One thing i'm very nervous and tend to get anzious about is the delivery. I really have my hopes up for a Vaginal birth after C-section (VBAC). But it's so hard to know what's going to happen. i will do all in my power - but most of it I'm powerless with. I know that I will be terribly disappointed if I have to have another surgery - but I'm just trying to prepare my heart for what God has and not have expectations. but at the same time I want to go into it with determination and even anticipation for what doctor's will want to do and prepared to stand up to it if I can. but the waiting game is the problem - I have no way to predict what will happen - and I just have to wait and see what will happen. So far everyone doctor or U/S doctor says I'm a perfect candidate but also - even they can't predict what will have to happen. SO I trust GOD!

End of June





So we finally go through the busiest part of our summer. I'm thankful we made it through. Now to enjoy the really hot summer days while working :-)
We week of the 21st - 25th we had our VBS at our church. Richard and i were in charge of the 3rd and 4th graders. VBS is always a lot of work - but so fun and rewarding in the end. It's such a funny thing - b/c you just are waiting the for the week to be over - but every day with the kiddos is so fun. You pray that you're time with them is profitable and that you are planting more seeds than it looks like you are. :-) We had another great couple helping us out - and we had fun working together.
June 27th Richard had the wonderful opportunity to preach at our church. We are in a transition period right now with no Senior pastor and trying to fill the pulpit. I guess everyone that was asked could not do it. It wasn't the most convenient time for him to prepare a message - but how can he turn down an opportunity that we wondered if we would ever have. So he gladly did it - it's so cool to see him doing what we know God has called us to eventually. He has such a passion for true expositional preaching centered on the gospel and to see him be able to prepare and do that makes my heart glad as his wife. he did a great job. Both of us pretty nervous about it - but he did so great. I was so proud of him. Cannot wait until the future when we are doingn stuff like that full time. (patience jessica, patience)
Then on the 30th of June we left after work and drove to NYC. The teens from our church were on their summer ministry trip.

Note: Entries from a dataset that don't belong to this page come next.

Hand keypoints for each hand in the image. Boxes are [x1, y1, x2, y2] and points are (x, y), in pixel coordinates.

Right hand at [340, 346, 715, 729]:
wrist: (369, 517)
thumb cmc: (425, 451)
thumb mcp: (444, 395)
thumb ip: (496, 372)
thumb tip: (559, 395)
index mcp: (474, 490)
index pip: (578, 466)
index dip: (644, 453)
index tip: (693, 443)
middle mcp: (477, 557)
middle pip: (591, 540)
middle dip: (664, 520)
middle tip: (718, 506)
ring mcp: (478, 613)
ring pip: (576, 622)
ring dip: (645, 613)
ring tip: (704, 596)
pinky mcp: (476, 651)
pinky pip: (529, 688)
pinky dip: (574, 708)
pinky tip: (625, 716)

The youth pastor had to leave on thurs, so we drove to help take over and bring them home. Boy were we excited for this opportunity. it was so fun. We did take Carson and that does alter how much I could do with actual ministry - but boy we had a great time. The fact that it was NYC made me nervous - but it truly was enjoyable. Carson was flexible and although wasn't the happiest kid ever, he survived. we got to know a lot of the kids in the youth group and that was so wonderufl. Since both of us have a burden for the youth also. We learned things about what and what not to do or what we would like our youth group to look like as far as philosphy. Have a lot to learn about teens - but were so thankful for the opportunity.

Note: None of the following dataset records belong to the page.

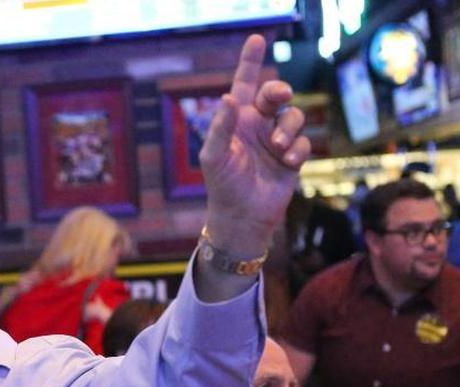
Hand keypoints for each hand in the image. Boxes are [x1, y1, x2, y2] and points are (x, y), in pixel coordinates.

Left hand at [200, 34, 310, 256]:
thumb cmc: (222, 185)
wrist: (242, 215)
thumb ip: (220, 128)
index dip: (250, 61)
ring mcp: (276, 140)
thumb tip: (228, 98)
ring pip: (294, 116)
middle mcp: (257, 125)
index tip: (256, 38)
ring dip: (289, 128)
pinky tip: (287, 162)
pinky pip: (303, 142)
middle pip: (276, 94)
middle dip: (280, 90)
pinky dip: (297, 149)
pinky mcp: (292, 157)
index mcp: (236, 120)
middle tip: (281, 97)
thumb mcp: (215, 156)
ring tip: (278, 147)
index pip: (244, 84)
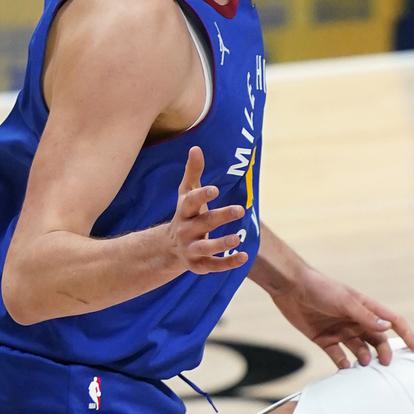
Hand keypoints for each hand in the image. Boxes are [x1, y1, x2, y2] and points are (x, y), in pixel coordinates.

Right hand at [168, 146, 247, 273]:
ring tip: (237, 238)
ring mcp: (191, 248)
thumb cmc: (186, 214)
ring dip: (220, 243)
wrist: (169, 248)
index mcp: (184, 211)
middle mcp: (186, 230)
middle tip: (240, 209)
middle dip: (221, 216)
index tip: (215, 189)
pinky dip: (227, 263)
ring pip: (205, 248)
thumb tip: (196, 148)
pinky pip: (213, 265)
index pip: (191, 202)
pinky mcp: (198, 265)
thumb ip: (193, 172)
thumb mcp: (187, 194)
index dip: (202, 195)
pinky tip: (243, 256)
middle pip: (203, 223)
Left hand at [270, 268, 413, 368]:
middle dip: (384, 352)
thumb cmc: (321, 288)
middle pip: (377, 339)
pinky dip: (343, 365)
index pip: (391, 321)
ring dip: (364, 359)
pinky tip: (346, 371)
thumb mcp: (345, 302)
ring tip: (364, 367)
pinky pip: (338, 356)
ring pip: (359, 349)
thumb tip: (388, 327)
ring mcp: (341, 330)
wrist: (291, 288)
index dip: (405, 333)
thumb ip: (366, 316)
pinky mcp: (324, 339)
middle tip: (385, 364)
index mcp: (365, 308)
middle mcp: (355, 320)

We got back Sat July 3rd in the afternoon. Poor Carson isn't feeling too well, but we're hoping that it doesn't damper our plans to much.

Looking to the future - I have the 5th off of work!!!!!!! WOOHOOO. My twin Jerelyn will be coming to my hosue this week. And in August we will be taking a family vacation to VA beach to have a mini reunion with college friends. My last day of work will be Sept 30th and I cannot explain to you the happiness that I feel when I realize that. :-) then the baby comes.

Over all we are so thankful for the opportunity to experience and serve in our church and hope for more opportunities in the future. Please pray with us for decisions in the future.